Render the listing below as a JSON list of strings, one string per line, with blank lines dropped. Omit the pictures.

EXTRACTED DATA =>
'''

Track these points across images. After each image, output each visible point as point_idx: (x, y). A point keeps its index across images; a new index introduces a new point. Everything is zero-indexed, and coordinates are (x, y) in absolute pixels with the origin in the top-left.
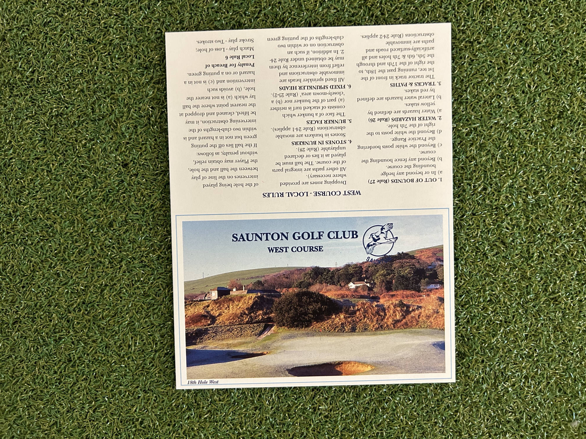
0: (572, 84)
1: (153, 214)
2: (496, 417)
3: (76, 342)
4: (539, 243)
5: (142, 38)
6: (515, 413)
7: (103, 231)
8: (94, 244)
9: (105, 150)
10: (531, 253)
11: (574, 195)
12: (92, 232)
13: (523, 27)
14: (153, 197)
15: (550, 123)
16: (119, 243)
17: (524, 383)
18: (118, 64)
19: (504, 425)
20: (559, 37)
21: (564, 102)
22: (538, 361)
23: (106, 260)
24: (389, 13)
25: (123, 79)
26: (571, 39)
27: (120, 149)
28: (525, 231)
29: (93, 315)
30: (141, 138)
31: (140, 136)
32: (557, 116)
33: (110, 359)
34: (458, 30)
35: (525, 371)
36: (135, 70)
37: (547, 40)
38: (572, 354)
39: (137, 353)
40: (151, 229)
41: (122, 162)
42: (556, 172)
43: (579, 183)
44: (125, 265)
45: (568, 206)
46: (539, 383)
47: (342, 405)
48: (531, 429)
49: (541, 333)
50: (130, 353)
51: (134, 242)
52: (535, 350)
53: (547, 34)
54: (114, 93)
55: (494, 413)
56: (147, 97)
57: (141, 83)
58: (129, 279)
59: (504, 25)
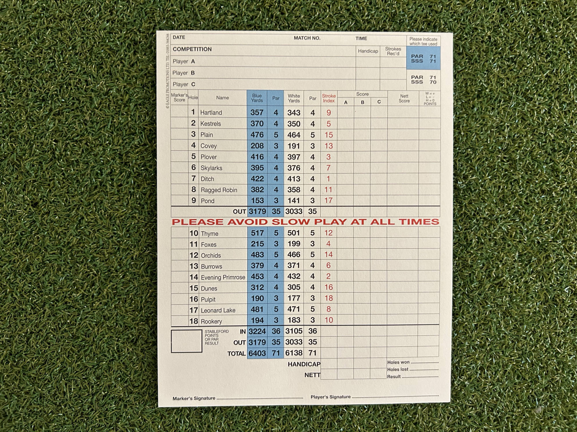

'''

SOLUTION FOR THIS PROBLEM =>
[
  "Track these points across images. After each image, output each visible point as point_idx: (x, y). A point keeps its index across images; a new index introduces a new point. Everything is zero-indexed, and coordinates are (x, y) in absolute pixels with the origin in the top-left.",
  "0: (572, 84)",
  "1: (153, 214)",
  "2: (496, 417)",
  "3: (76, 342)",
  "4: (539, 243)",
  "5: (142, 38)",
  "6: (515, 413)",
  "7: (103, 231)",
  "8: (94, 244)",
  "9: (105, 150)",
  "10: (531, 253)",
  "11: (574, 195)",
  "12: (92, 232)",
  "13: (523, 27)",
  "14: (153, 197)",
  "15: (550, 123)",
  "16: (119, 243)",
  "17: (524, 383)",
  "18: (118, 64)",
  "19: (504, 425)",
  "20: (559, 37)",
  "21: (564, 102)",
  "22: (538, 361)",
  "23: (106, 260)",
  "24: (389, 13)",
  "25: (123, 79)",
  "26: (571, 39)",
  "27: (120, 149)",
  "28: (525, 231)",
  "29: (93, 315)",
  "30: (141, 138)",
  "31: (140, 136)",
  "32: (557, 116)",
  "33: (110, 359)",
  "34: (458, 30)",
  "35: (525, 371)",
  "36: (135, 70)",
  "37: (547, 40)",
  "38: (572, 354)",
  "39: (137, 353)",
  "40: (151, 229)",
  "41: (122, 162)",
  "42: (556, 172)",
  "43: (579, 183)",
  "44: (125, 265)",
  "45: (568, 206)",
  "46: (539, 383)",
  "47: (342, 405)",
  "48: (531, 429)",
  "49: (541, 333)",
  "50: (130, 353)",
  "51: (134, 242)",
  "52: (535, 350)",
  "53: (547, 34)",
  "54: (114, 93)",
  "55: (494, 413)",
  "56: (147, 97)",
  "57: (141, 83)",
  "58: (129, 279)",
  "59: (504, 25)"
]